Enfin, de part le sujet débaucheur qui provoque la religion ou la bienséance des lecteurs, Les Chants de Maldoror s’inscrivent dans une marche provocatrice. Mais plus que provocatrice, elle est surtout innovante. En effet, la poésie en prose n’était encore qu’à ses balbutiements du temps de Lautréamont. Les Illuminations de Rimbaud n’étaient pas encore publiées ni complètes, et il n’y avait guère que Baudelaire dont la poésie en prose connaissait un certain succès. Ce poème en prose est rythmé par une ponctuation qui offre une fluidité à sa lecture, et surtout une musicalité.

Lautréamont a fait usage d’un humour noir dans les paroles de Maldoror comme lorsque la “vipère méchante a dévoré [sa] verge”, mais aussi d’une écriture orale, presque théâtrale, tout au long du poème, où Maldoror s’exprime en vouvoyant, puis tutoyant, les lecteurs. En s’adressant directement aux lecteurs, Maldoror dévoile à la fin du poème une morale cynique, révélant l’obscurité, la laideur et tous les vices de l’être humain, rappelant ainsi le cynisme de philosophes comme Diogène ou, postérieur à Lautréamont, Nietzsche.

 

Cette écriture libre, se permettant toute fantaisie, annonce un courant artistique qui se sera établi plus de cinquante ans après Les Chants de Maldoror, le surréalisme. En effet, Lautréamont a été une inspiration pour bon nombre d’écrivains surréalistes, dont son principal animateur et théoricien André Breton, ce dernier ayant écrit le Manifeste du surréalisme en 1924. Par ailleurs, Pierre Mabille et François Caradec, mentionnés en introduction, se réclament aussi de Lautréamont.

  • Conclusion : une poésie brillante ou une poésie repoussante ?
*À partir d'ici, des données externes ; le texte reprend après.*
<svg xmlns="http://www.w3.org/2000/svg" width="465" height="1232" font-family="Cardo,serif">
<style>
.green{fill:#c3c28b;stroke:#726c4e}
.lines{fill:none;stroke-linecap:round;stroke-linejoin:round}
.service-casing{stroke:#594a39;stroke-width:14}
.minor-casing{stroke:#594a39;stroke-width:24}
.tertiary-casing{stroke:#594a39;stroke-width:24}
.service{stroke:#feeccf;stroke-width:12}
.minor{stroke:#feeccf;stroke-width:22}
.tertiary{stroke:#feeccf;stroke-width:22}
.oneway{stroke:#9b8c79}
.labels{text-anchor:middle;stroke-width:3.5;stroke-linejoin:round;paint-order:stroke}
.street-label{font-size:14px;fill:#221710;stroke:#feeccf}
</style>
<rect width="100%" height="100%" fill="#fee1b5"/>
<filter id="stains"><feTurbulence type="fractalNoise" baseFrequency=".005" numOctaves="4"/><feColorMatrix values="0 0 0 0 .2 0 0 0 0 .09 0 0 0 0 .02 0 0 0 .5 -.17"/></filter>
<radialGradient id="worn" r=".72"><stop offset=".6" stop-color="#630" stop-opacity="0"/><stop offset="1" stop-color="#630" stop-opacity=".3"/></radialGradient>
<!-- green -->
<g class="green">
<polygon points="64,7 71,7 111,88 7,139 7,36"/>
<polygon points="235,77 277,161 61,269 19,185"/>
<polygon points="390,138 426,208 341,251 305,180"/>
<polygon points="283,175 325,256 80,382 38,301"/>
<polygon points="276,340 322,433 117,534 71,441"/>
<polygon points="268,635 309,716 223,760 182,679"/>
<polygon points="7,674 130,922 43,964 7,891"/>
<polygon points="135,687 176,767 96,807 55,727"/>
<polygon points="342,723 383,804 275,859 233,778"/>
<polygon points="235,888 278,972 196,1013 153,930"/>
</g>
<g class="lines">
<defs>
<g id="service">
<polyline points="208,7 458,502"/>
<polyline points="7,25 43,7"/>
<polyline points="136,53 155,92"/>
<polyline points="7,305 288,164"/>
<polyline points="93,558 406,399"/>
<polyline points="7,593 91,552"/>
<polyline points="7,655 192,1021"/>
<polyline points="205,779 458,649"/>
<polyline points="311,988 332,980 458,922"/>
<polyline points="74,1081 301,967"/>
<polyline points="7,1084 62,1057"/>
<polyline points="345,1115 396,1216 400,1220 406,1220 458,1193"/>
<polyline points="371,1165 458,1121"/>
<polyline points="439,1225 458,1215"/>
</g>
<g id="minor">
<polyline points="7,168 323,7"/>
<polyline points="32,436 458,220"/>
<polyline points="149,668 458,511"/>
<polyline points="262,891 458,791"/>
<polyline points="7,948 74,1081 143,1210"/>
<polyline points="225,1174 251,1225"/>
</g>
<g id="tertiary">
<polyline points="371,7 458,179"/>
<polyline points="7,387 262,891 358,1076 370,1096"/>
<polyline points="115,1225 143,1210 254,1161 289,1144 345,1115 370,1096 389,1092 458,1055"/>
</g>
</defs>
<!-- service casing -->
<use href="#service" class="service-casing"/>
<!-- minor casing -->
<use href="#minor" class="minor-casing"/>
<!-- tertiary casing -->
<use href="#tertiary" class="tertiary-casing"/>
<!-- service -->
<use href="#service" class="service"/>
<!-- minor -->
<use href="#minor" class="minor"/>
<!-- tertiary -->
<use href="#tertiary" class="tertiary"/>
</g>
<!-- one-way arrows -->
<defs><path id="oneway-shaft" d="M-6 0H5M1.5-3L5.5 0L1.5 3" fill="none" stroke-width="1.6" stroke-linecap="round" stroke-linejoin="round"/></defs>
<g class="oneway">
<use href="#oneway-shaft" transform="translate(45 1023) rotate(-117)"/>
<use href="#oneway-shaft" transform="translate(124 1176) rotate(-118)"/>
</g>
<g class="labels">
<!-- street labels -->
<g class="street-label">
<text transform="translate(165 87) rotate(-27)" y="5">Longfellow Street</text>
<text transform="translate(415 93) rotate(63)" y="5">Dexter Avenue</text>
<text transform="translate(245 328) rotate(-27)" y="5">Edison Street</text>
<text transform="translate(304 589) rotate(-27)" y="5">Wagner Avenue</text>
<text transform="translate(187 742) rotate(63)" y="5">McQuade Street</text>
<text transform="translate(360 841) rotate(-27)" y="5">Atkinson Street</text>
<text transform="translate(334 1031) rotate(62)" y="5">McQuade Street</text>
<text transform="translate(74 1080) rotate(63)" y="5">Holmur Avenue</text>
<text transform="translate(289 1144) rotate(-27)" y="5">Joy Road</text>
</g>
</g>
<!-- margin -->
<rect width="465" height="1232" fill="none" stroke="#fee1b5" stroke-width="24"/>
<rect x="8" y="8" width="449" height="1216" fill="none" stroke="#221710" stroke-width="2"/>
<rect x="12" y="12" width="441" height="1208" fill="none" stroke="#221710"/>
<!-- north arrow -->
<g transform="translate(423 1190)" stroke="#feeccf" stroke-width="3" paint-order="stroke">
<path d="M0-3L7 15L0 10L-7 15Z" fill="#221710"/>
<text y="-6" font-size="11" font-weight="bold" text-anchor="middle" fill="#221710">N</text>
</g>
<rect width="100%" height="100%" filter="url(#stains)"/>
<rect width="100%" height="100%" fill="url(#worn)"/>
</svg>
Les Chants de Maldoror ne sont pas à proprement parler de “beaux” poèmes. Ils n’ont certes pas la sensibilité lamartinienne, mais ils ne laissent aucun lecteur insensible. En somme, Les Chants de Maldoror auraient pu révolutionner la poésie du vivant de Lautréamont s’il avait bénéficié d’une plus importante reconnaissance. La férocité du quatrième poème du “Chant IV” n’aura donc pas marqué les esprits en 1869. Il a fallu attendre l’essor du surréalisme avec des figures comme André Breton pour que des auteurs s’en réclament, et pour que ses six “Chants” tombent entre les mains du grand public.